Вскочишь, бывало, с печи — будто и сна не бывало ни в одном глазу. Подтянешь портки, ноги — в валенки, и — к столу. Мать уже начистила горячей картошки, намяла ее, плеснула в миску молока. Дружно едим: Федька захватывает со дна, покруче, я сцеживаю молочко. Поев, бежим к сараю. У сарая уже хлопочет дед. Кобылка запряжена; на телеге белеют рукоятки граблей, отшлифованные дедовыми ладонями навильни, рядновые мешки. Вернее, даже не мешки, а мешища: всякие там наматрасники, тряпичные одеяла — все то, во что можно набивать лист.

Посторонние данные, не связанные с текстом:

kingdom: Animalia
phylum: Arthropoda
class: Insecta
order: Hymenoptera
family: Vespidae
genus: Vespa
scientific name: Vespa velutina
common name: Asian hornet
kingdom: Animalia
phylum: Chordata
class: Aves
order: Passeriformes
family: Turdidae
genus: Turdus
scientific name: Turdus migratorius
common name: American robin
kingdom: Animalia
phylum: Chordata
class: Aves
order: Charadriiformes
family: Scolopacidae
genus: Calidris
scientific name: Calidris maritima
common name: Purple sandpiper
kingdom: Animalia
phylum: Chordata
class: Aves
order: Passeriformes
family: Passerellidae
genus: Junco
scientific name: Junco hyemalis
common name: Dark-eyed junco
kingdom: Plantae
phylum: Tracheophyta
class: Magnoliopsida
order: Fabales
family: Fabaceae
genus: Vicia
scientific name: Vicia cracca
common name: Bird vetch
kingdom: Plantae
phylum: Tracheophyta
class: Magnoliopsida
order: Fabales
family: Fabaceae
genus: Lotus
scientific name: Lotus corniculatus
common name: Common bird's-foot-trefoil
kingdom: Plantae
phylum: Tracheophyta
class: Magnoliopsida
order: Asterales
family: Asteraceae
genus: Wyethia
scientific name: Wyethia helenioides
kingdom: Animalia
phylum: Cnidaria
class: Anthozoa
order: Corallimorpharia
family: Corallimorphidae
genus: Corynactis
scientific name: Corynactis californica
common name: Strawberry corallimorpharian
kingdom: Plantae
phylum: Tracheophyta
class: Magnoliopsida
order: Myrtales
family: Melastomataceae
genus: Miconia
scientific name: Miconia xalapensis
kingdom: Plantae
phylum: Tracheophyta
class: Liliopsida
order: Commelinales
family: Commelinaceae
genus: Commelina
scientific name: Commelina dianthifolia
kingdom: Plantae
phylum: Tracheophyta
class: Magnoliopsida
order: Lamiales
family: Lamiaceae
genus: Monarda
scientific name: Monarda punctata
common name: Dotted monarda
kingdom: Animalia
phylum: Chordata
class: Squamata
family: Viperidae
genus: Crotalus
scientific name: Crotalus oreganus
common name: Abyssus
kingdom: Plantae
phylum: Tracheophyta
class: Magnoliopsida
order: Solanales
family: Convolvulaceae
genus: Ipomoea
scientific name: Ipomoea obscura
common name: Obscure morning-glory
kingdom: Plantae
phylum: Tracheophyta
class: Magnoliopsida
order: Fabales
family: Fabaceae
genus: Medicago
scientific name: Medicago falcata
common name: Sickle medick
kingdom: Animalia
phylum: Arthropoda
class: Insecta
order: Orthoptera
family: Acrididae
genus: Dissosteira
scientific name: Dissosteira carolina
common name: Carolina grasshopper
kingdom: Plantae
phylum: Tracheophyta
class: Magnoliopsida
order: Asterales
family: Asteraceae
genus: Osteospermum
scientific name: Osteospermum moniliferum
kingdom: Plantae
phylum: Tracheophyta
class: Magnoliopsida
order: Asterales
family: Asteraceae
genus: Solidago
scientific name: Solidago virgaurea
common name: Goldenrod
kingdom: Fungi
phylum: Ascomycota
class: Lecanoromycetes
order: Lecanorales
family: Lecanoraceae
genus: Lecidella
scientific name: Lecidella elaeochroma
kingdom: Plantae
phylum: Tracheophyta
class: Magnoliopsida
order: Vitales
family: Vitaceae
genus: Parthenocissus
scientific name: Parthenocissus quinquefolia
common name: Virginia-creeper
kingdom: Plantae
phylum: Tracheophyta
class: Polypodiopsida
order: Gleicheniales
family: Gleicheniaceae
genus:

За листом едем всей семьей — и мы, ребята, и мать, и дед, и бабка. Дед с места в карьер начинает погонять кобылку. На всю улицу раздается дребезжанье колес по звонкой, заледенелой земле. Бабка охает, уговаривает ехать тише. Дед не слушает ее уговоров: он боится опоздать.
Лес встает вдалеке черной стеной. Из-за его оголившихся крон мигают станционные огоньки. Уже на опушке Погорелого чуешь: ожил лес! Отовсюду доносятся людские голоса, всхрапывание лошадей, потрескивание ломаемых сучьев.
Дед останавливает кобылку и, не привязав ее, торопливо хватает грабли. Надо как можно скорее огрести участок. Если народу в лесу немного, то дед пройдется меж деревьев, поглядит, где листу погуще. Но чаще всего бывает так, что выбирать не приходится. Лучшие участки с вечера заняты. Тогда дед спешит захватить любой участок — лишь бы побольше.
Вот он схватил грабли и, широко махая ими, пошел вдоль опушки, будто с крюком на покосе. За ним — мать. Она гребет, а сама все покрикивает:
— Вы чего мешкаете, лентяи! Федя, Андрей, — оттуда, с того конца, гребите!
Мы берем с телеги грабли и бежим в глубь леса. Тут сумеречно и жутковато. В тишине слышно, как падают на землю листья с дубов. Они падают не спеша, — то поодиночке, когда не дует ветерок, то дружно, словно кто из шапки их сыпанул, — это когда подуло свежаком с опушки…
Кружатся, летят сухие листья. Шорох их сливается с шорохом подминаемой ногами травы, с шумом оголяемых вершин. Постоять, полюбоваться бы этим тихим морозным утром. Но некогда: мать торопит, норовя огрести делянку побольше. И все мы — и Федька, и я, и бабушка, разойдясь в разные концы леса, гребем навстречу друг другу, стремясь скорее замкнуть кольцо — границы нашей делянки. У нас много граблей. Это нам удается. Теперь сколько бы ни наехало мужиков в Погорелое, никто не посмеет сгребать на нашей делянке. Ничего: походят-походят — да в Горний поедут. Там хоть дубняка нет, зато есть березняк. Березовый лист тоже годится…
Отмежевав уголок леса, дед веселеет. Теперь можно и покурить, и к соседям заглянуть: не поспешил ли он? Не лучше ли у соседа делянка?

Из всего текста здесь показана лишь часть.